■ About this exercise ■
Format each line from the start of the entries through the line containing "(externe link)" as a row in a Markdown table with the columns Row and Line, and leave out blank lines.

■ Provided entries ■
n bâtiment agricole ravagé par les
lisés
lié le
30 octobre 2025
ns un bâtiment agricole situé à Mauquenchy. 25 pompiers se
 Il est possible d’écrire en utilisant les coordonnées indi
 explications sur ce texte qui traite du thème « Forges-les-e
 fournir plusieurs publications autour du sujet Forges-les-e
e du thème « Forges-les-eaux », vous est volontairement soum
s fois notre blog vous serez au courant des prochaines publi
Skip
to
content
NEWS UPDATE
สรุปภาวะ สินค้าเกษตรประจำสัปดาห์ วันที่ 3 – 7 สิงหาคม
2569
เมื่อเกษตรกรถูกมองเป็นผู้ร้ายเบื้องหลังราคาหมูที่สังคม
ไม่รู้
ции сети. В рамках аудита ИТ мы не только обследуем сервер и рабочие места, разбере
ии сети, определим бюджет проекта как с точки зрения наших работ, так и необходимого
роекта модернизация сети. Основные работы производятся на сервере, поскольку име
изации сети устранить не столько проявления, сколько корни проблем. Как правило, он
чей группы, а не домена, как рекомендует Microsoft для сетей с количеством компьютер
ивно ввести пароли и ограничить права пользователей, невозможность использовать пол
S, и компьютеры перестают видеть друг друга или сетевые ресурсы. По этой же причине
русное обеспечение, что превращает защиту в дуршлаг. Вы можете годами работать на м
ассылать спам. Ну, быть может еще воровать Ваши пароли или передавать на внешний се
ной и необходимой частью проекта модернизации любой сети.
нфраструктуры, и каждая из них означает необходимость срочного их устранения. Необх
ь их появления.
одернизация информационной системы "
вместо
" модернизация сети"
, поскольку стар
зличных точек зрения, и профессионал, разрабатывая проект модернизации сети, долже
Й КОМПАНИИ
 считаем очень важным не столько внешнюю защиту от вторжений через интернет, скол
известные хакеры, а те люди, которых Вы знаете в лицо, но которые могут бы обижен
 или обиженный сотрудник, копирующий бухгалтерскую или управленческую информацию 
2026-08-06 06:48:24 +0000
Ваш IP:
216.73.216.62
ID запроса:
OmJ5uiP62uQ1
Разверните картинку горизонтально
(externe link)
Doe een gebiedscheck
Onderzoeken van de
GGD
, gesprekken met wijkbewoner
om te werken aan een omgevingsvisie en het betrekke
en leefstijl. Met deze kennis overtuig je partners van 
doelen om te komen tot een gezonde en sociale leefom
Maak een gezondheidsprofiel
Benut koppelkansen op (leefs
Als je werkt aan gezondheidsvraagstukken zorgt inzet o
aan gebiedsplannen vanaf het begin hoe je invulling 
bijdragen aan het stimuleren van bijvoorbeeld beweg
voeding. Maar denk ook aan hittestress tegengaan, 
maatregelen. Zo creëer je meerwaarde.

■ Solved exercise ■
| Row | Line |
|---|---|
| 1 | n bâtiment agricole ravagé par les |
| 2 | lisés |
| 3 | lié le |
| 4 | 30 octobre 2025 |
| 5 | ns un bâtiment agricole situé à Mauquenchy. 25 pompiers se |
| 6 |  Il est possible d’écrire en utilisant les coordonnées indi |
| 7 |  explications sur ce texte qui traite du thème « Forges-les-e |
| 8 |  fournir plusieurs publications autour du sujet Forges-les-e |
| 9 | e du thème « Forges-les-eaux », vous est volontairement soum |
| 10 | s fois notre blog vous serez au courant des prochaines publi |
| 11 | Skip |
| 12 | to |
| 13 | content |
| 14 | NEWS UPDATE |
| 15 | สรุปภาวะ สินค้าเกษตรประจำสัปดาห์ วันที่ 3 – 7 สิงหาคม |
| 16 | 2569 |
| 17 | เมื่อเกษตรกรถูกมองเป็นผู้ร้ายเบื้องหลังราคาหมูที่สังคม |
| 18 | ไม่รู้ |
| 19 | ции сети. В рамках аудита ИТ мы не только обследуем сервер и рабочие места, разбере |
| 20 | ии сети, определим бюджет проекта как с точки зрения наших работ, так и необходимого |
| 21 | роекта модернизация сети. Основные работы производятся на сервере, поскольку име |
| 22 | изации сети устранить не столько проявления, сколько корни проблем. Как правило, он |
| 23 | чей группы, а не домена, как рекомендует Microsoft для сетей с количеством компьютер |
| 24 | ивно ввести пароли и ограничить права пользователей, невозможность использовать пол |
| 25 | S, и компьютеры перестают видеть друг друга или сетевые ресурсы. По этой же причине |
| 26 | русное обеспечение, что превращает защиту в дуршлаг. Вы можете годами работать на м |
| 27 | ассылать спам. Ну, быть может еще воровать Ваши пароли или передавать на внешний се |
| 28 | ной и необходимой частью проекта модернизации любой сети. |
| 29 | нфраструктуры, и каждая из них означает необходимость срочного их устранения. Необх |
| 30 | ь их появления. |
| 31 | одернизация информационной системы " |
| 32 | вместо |
| 33 | " модернизация сети" |
| 34 | , поскольку стар |
| 35 | зличных точек зрения, и профессионал, разрабатывая проект модернизации сети, долже |
| 36 | Й КОМПАНИИ |
| 37 |  считаем очень важным не столько внешнюю защиту от вторжений через интернет, скол |
| 38 | известные хакеры, а те люди, которых Вы знаете в лицо, но которые могут бы обижен |
| 39 |  или обиженный сотрудник, копирующий бухгалтерскую или управленческую информацию  |
| 40 | 2026-08-06 06:48:24 +0000 |
| 41 | Ваш IP: |
| 42 | 216.73.216.62 |
| 43 | ID запроса: |
| 44 | OmJ5uiP62uQ1 |
| 45 | Разверните картинку горизонтально |
| 46 | (externe link) |